- Born: 1 January 1967 Lyari, Karachi, Pakistan
- Died: 18 September 2013 (aged 46) Karachi, Pakistan
- Occupations: Politician, community leader
- Known for: Lyari political leadership, Peoples Aman Committee
- Political party: Pakistan Peoples Party

= Zafar Baloch =

Pakistani politician (1967–2013)

Zafar Baloch (1967 – 18 September 2013) was a Pakistani politician, community leader, and member of the Peoples' Aman Committee (PAC), a local organisation and gang operating in Lyari, Karachi. He was known for his strong influence within Karachi's Baloch community and for his role in the complex political and gang-related dynamics of Lyari.

== Early life ==
Zafar Baloch was born in Lyari around 1967 and belonged to the local Baloch community. He rose to prominence through his involvement in community initiatives and his active participation in political and welfare activities within the area.

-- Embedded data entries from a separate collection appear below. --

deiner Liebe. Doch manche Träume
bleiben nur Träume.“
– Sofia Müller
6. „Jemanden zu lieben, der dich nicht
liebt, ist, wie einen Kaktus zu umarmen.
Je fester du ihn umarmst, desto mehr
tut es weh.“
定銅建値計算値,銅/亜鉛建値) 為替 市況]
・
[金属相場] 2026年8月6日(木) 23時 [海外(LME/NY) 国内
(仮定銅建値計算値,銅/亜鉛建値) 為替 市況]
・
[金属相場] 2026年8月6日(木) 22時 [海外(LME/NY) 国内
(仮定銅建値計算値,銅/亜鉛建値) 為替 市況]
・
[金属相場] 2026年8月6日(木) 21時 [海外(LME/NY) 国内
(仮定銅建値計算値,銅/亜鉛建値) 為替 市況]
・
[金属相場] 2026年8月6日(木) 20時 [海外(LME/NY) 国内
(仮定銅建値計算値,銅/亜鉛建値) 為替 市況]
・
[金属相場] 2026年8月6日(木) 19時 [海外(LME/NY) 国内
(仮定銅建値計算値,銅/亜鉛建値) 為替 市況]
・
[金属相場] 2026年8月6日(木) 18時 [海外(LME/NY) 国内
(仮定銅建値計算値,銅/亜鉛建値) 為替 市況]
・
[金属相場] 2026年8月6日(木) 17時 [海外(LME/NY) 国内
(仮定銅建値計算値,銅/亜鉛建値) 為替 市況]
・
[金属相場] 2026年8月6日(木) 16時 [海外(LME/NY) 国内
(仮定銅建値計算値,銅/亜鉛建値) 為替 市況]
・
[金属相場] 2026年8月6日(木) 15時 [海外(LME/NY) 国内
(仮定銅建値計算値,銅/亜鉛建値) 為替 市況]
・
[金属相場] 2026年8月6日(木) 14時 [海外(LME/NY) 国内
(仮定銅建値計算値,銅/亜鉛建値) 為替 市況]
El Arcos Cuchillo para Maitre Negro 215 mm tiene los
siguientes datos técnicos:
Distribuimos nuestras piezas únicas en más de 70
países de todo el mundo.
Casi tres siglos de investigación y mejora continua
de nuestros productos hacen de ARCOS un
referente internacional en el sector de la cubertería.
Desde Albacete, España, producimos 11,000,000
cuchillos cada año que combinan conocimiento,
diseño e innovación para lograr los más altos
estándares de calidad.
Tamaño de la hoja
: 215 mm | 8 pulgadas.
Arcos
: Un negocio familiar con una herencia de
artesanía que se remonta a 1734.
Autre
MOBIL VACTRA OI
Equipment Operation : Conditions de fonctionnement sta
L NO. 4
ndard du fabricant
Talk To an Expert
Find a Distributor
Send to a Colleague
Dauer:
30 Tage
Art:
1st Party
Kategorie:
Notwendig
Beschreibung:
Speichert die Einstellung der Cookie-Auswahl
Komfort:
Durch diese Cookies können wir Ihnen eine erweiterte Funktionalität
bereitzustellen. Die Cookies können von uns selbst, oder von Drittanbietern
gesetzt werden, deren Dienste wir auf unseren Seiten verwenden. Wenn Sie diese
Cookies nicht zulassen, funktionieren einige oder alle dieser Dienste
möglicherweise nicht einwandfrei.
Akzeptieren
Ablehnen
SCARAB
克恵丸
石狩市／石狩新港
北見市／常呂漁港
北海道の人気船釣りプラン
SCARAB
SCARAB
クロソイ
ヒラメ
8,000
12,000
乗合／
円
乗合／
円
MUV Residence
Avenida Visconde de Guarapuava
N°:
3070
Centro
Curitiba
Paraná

== Peoples Aman Committee ==

Baloch was considered one of the main leaders of the People's Aman Committee, a controversial organisation allegedly involved in organised crime but also seen by supporters as a protector of Lyari's interests. The PAC was formed as an offshoot of the Rehman Dakait group following Rehman's death.

Though the PAC was officially banned by the government in 2011, its leaders, including Baloch, claimed to work for the welfare of Lyari's residents and maintained informal ties with elements of the Pakistan Peoples Party (PPP).

=== Lyari conflict ===

During the height of the Lyari conflict, Zafar Baloch was viewed as both a powerbroker and a target within Karachi's political and criminal rivalries, particularly in confrontations between PAC groups, law enforcement, and rival political factions. Police operations in Lyari repeatedly targeted PAC members and associates.

== Assassination ==
On 18 September 2013, Zafar Baloch was shot dead by unidentified assailants on motorcycles in the Nayabad area of Lyari. He succumbed to his injuries shortly after the attack. His assassination led to widespread mourning in Lyari and further destabilised the already volatile neighbourhood.

The father of Zafar Baloch accused politician Nabil Gabol of being behind the killing of his son. Subsequently a police case was registered against Gabol. The Express Tribune reported that during the course of the investigation, sources disclosed that the Joint Investigation Team (JIT) which was constituted to investigate the murder of Baloch did not find any conclusive proof of Gabol's involvement in the killing. Habib Jan Baloch, chairperson of Friends of Lyari, rejected the result of the JIT investigation saying “The JIT has no credibility".

== Legacy ==
Baloch remains a controversial figure: hailed as a community protector by supporters and accused of involvement in Karachi's underworld by opponents and law enforcement agencies. His death weakened the PAC's influence and signified the decline of organised resistance in Lyari.